The great romantic poet William Wordsworth used this metaphor, I think, to structure his famous “Ode” to immortality.  Wordsworth’s images about recalling our unconscious past are direct echoes of Plato.  In his lines you can envision the notion that mortal life is striving to regain that immortal wisdom. 

 

Our birth is but a sleep and a forgetting;

The Soul that rises with us, our life’s Star,

Hath had elsewhere its setting,

And cometh from afar: 

 

If, like Plato suggested, our souls exist in some sense to regain the eternal wisdom we once had, then there is infinite wisdom.  Immortality after death would mean regaining that sacred wisdom we lost at birth.  In many ways, our so-called childhood “innocence” is simply the fact that the young children are far closer to much of that wisdom than those who have been away from it so long. 

 

It is, in fact, a very different idea of immortality, one that may take some stretching for the Western mind.  The death and resurrection of Jesus doesn’t mean that continuation of his life as it was in life, it means blending his spirit with the universal and eternal values which inspired his message in the first place.  “Into thy hands I commit my spirit.” 

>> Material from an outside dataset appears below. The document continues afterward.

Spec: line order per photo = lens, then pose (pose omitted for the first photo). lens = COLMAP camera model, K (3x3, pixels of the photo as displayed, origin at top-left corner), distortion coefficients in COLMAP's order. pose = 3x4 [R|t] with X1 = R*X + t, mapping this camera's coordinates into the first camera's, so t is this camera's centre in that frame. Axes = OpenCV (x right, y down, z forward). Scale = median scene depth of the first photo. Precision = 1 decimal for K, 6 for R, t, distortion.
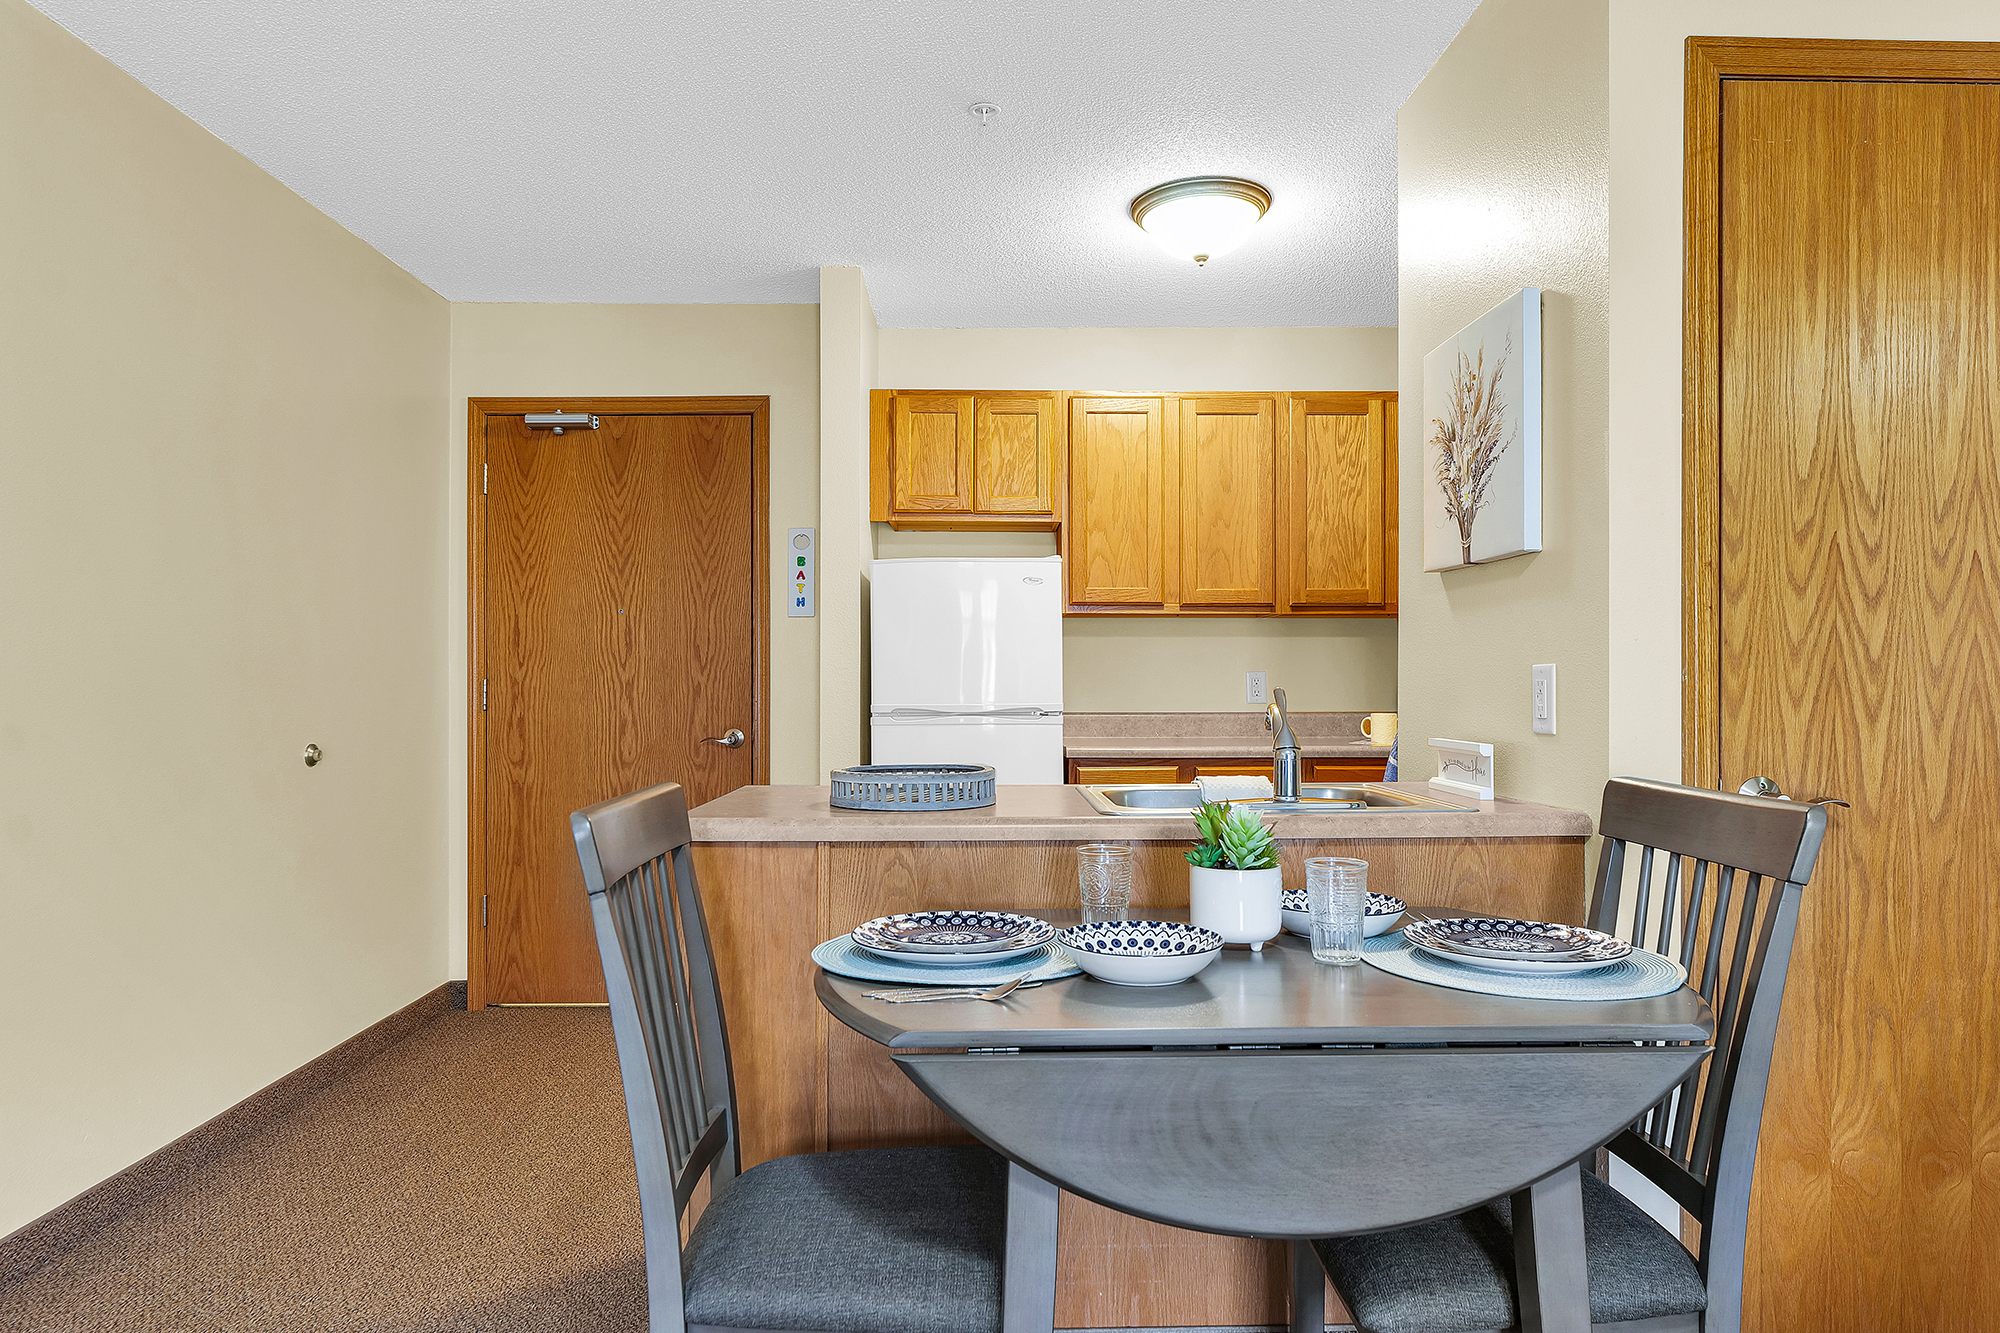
lens RADIAL K [[1221.2, 0, 964.6], [0, 1221.2, 670.7], [0, 0, 1]] dist [-0.005998, 0.002407]
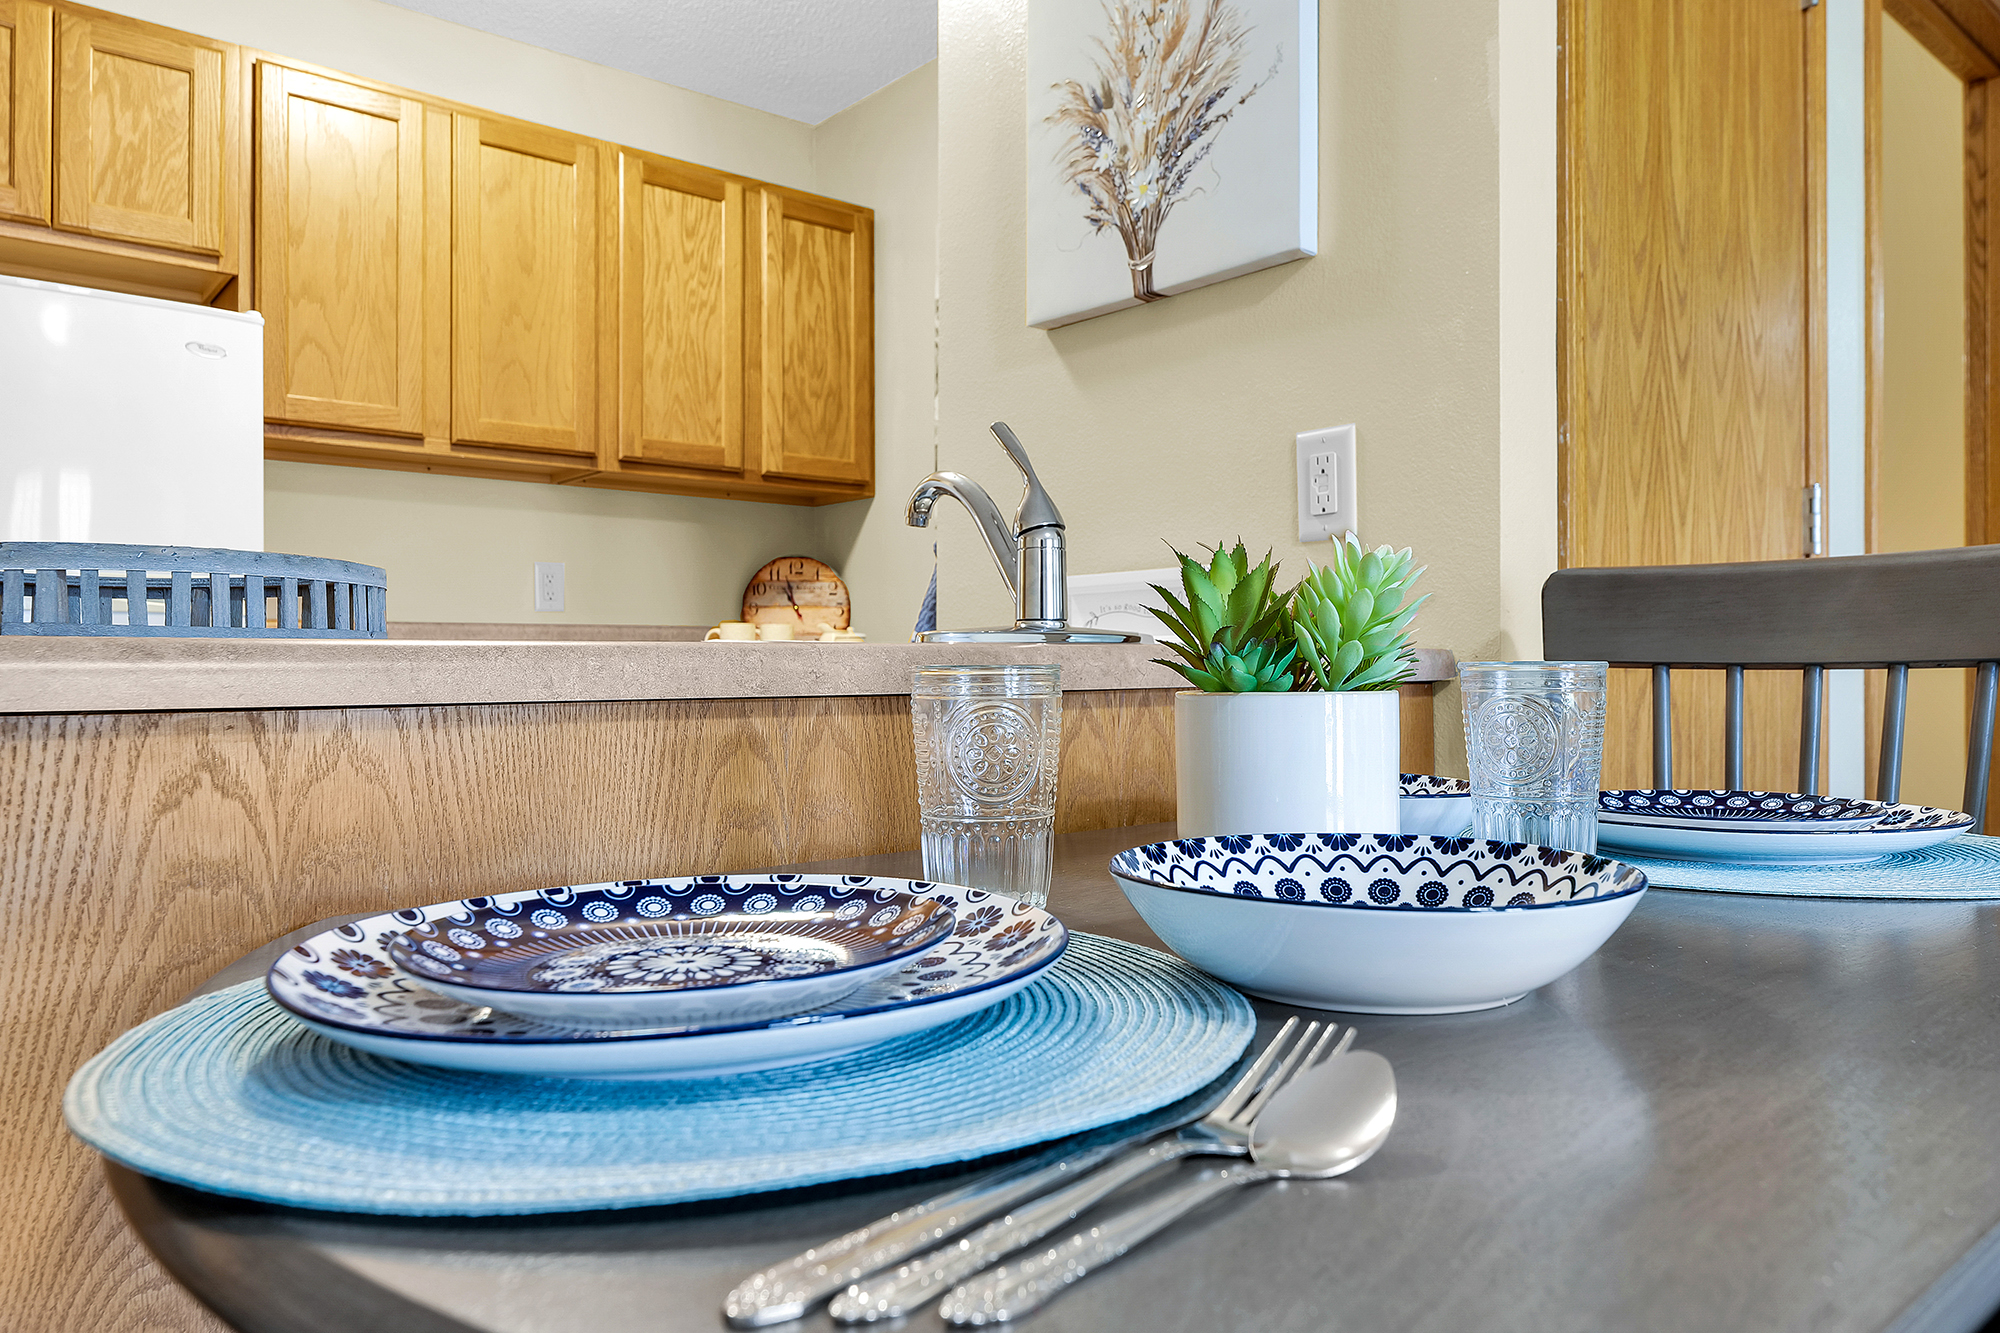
lens RADIAL K [[1346.8, 0, 1006.5], [0, 1346.8, 678.4], [0, 0, 1]] dist [-0.002359, -0.000488]
pose [[0.761046, -0.004503, 0.648682, -0.088622], [-0.004578, 0.999914, 0.012312, 0.091232], [-0.648682, -0.012339, 0.760960, 0.439671]]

            This idea of dying to join the eternal values is not an uncommon image for poets.  Percy Shelly offers this verse on death: 

 

He is made one with nature: there is heard

His voice in all her music, from the moan

Of thunder to the song of night’s sweet bird. . .

 

Immortality might mean joining us with the eternal sacred things; whereas survival of our individual identity would continue our separateness.  Here are some eternal things that we seek in our individual mortal lives: hope, ideas, passions, love.  These are also some qualities that characterize the wisdom of children.  To the extent all of our lives are about linking ourselves to that which is eternal, we are part of that eternity. 

 

I said earlier that to me the sense of immortality seems to be about having our lives linked to eternal things.  This is the good news:  that we are part of that eternity, and that infinite wisdom is available to us at least in parts.  In a later stanza Wordsworth seems to identify the joy that comes in linking ourselves to the eternal values that feed, I would say, our immortality: 

 

... For these I raise the song

of thanks and praise:

... for those first affections,

Those shadowy recollections,

Which, be they what they may,

Are yet the fountain light of all our day,

Are yet a master light of all our seeing;

Uphold us, cherish,

and have power to make

Our noisy years seem

moments in the being

Of the eternal Silence; truths that wake,

To perish never;

Hence in a season

of calm weather,

Though inland far we be,

Our Souls have sight of that immortal sea

Which brought us hithr. 

Can in a moment travel thither,

And see the Children

sport upon the shore,

And hear the mighty waters

rolling evermore. 

 

So there you have it.  Another sermon about something no one knows anything about.  I certainly don’t know what happens after death.  But this morning I offer one different interpretation of immortality.  Whatever interpretation one takes on this subject about which we are all ultimately guessing, I think one point is of highest value.  When we consider these matters, as we are often inspired to do at this holiday, whatever scenario we accept, its value should be in pointing us toward those eternal values that give life meaning.  Whatever is to happen to us, we can be certain that that which inspired Jesus’ message, and that which continues to inspire us today, have eternal meaning.  The deeper questions of life and death should make that meaning come alive. 

 

But if you take this all too seriously -- which is way too easy to do on this subject -- I’ll turn away from quoting Wordsworth and close by returning once more to Emerson: 

 

“Immortality.  I notice that as soon as writers broach this question they begin to quote.  I hate quotation.”